= EXERCICE A =
Réécrivez plus brièvement le paragraphe de la critique du film Le Plus Dignement qui commence par « Il est inutile de dire », en conservant ses faits principaux.
= EXERCICE B =
Reprenez la critique du film Le Plus Dignement après sa dernière phrase et poursuivez-la de quelques phrases.

= EXTRAIT DU TEXTE =
──────────────────────────────

Après ce premier film plutôt réussi qu’était La Légende du Grand Judo, Akira Kurosawa revient dans l’époque contemporaine avec Le Plus Dignement, qui suit l’histoire de plusieurs femmes ouvrières volontaires dans une usine de production d’armement durant la seconde guerre mondiale.
Il est inutile de dire que ce film sera loin des futurs classiques du cinéaste, qui n’est ici pas maître de son œuvre à 100 %, destinée à être un pur produit de propagande anti-américaniste comme beaucoup d’autres long-métrages commandés par le Japon en ce temps de guerre (cette nation n'étant d'ailleurs pas la seule à utiliser le cinéma pour diffuser et idolâtrer ses propres idées).
La maître non encore auréolé de ses grands succès futurs et encore débutant, signe ici un des films (sinon le film) les moins forts de sa carrière, une "erreur de jeunesse" pour ainsi dire, tant le résultat transpire de gentillesse hypocrite et de propagande militariste pure et dure.

──────────────────────────────

= DONNÉES D'ENTRÉE =

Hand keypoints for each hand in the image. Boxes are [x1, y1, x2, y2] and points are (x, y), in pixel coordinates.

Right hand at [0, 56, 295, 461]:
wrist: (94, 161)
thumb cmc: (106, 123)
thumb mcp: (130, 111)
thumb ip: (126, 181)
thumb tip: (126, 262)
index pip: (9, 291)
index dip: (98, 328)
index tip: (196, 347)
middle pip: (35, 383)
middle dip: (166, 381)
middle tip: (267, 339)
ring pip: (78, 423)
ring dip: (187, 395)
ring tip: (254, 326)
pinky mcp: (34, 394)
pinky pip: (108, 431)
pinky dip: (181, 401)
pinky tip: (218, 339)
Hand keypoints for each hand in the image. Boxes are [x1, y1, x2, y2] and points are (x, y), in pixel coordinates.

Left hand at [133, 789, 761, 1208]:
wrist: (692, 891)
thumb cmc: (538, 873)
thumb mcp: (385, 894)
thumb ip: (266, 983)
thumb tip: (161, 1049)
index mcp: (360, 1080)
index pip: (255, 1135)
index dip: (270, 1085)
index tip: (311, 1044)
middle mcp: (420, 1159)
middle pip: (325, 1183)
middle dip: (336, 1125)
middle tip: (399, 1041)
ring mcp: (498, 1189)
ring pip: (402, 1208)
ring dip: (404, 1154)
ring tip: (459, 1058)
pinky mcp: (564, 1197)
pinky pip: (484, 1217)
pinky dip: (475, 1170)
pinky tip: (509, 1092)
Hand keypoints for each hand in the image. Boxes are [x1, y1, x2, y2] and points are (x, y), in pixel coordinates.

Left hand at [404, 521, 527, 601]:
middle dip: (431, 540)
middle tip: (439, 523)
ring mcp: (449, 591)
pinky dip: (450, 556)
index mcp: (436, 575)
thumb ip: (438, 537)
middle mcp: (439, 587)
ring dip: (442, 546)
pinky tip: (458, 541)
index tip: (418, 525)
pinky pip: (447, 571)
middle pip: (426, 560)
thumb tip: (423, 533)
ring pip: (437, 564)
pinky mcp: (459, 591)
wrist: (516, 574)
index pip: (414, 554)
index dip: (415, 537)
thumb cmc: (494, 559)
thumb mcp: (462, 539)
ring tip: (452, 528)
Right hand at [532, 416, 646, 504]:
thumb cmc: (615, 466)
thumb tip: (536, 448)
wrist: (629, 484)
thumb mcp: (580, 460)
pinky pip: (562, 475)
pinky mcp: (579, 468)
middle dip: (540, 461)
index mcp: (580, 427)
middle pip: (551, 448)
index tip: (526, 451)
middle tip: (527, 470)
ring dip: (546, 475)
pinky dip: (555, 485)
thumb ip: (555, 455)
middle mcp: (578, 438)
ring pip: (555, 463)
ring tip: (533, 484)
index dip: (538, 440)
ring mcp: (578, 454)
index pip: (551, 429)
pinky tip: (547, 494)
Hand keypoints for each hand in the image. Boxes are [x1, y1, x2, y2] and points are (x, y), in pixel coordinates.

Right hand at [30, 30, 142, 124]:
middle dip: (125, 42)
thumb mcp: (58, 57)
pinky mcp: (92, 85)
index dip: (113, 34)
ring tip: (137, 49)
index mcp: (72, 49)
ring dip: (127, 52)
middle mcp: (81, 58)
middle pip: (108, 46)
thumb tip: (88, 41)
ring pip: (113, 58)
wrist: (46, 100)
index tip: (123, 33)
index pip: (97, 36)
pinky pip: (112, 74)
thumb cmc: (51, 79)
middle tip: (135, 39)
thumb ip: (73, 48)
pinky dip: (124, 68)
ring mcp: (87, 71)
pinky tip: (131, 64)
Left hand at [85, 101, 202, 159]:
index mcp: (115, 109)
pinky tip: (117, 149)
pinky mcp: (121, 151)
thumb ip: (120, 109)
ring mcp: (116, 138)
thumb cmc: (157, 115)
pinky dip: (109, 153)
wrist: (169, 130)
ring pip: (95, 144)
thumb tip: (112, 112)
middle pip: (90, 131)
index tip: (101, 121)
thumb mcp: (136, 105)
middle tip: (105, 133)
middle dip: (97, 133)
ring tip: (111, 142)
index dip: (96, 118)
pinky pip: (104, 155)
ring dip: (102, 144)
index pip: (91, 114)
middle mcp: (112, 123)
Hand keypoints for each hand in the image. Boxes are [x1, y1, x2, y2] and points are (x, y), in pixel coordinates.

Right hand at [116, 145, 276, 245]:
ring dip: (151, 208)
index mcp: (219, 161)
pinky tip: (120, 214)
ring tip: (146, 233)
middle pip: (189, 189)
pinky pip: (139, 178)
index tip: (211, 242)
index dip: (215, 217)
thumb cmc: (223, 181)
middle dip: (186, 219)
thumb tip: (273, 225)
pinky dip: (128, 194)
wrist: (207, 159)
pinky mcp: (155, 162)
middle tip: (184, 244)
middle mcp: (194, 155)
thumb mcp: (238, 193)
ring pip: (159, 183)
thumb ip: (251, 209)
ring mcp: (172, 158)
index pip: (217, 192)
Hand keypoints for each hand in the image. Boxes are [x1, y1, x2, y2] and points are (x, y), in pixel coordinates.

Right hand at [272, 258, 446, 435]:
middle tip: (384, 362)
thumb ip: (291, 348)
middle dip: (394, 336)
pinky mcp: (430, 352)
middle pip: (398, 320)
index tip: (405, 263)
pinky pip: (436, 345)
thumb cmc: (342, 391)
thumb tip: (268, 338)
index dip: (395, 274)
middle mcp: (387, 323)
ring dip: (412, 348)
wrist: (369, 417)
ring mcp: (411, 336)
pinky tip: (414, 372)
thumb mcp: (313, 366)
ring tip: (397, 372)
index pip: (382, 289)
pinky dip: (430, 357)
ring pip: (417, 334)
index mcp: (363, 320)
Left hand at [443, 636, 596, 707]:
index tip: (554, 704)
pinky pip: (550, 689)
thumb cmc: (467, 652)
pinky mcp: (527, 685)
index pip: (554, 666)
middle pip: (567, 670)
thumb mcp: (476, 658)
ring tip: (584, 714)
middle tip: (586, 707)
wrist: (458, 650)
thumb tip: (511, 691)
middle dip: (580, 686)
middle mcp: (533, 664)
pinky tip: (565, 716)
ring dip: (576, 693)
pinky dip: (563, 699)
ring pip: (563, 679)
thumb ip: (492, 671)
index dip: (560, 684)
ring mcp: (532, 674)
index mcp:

──────────────────────────────

= CORRIGÉ A =
Ce film restera loin des futurs classiques de Kurosawa, qui n'en est pas entièrement maître. C'est une commande de propagande anti-américaine, comme bien d'autres longs-métrages produits au Japon pendant la guerre. Ce pays n'était d'ailleurs pas le seul à se servir du cinéma pour diffuser ses idées.

= CORRIGÉ B =
Si les acteurs restent plutôt corrects, et si d’un point de vue visuel, on sent que Kurosawa a fait un léger bond en avant depuis le long métrage précédent, à savoir ce travail plus maîtrisé au niveau du cadrage, qui rapproche des personnages, au niveau du montage, moins brouillon, et une beauté des paysages (effets brumeux) plus mise en avant qui manquait à La Légende du Grand Judo, le grand reproche quant à ce film sera centré non sur sa forme qui reste correcte mais sur son fond.
Avec la délicatesse d'un pain dans la tronche, le cinéaste dépeint un portrait de femme prête à tout pour assurer une productivité satisfaisante, allant même jusqu’à prendre l’initiative elle même d'augmenter les quotas de production (ce qui pourrait paraître un avant-goût de féminisme mais si seulement le film s’arrêtait là...) et à renoncer à sa vie privée pour le travail, pour la nation.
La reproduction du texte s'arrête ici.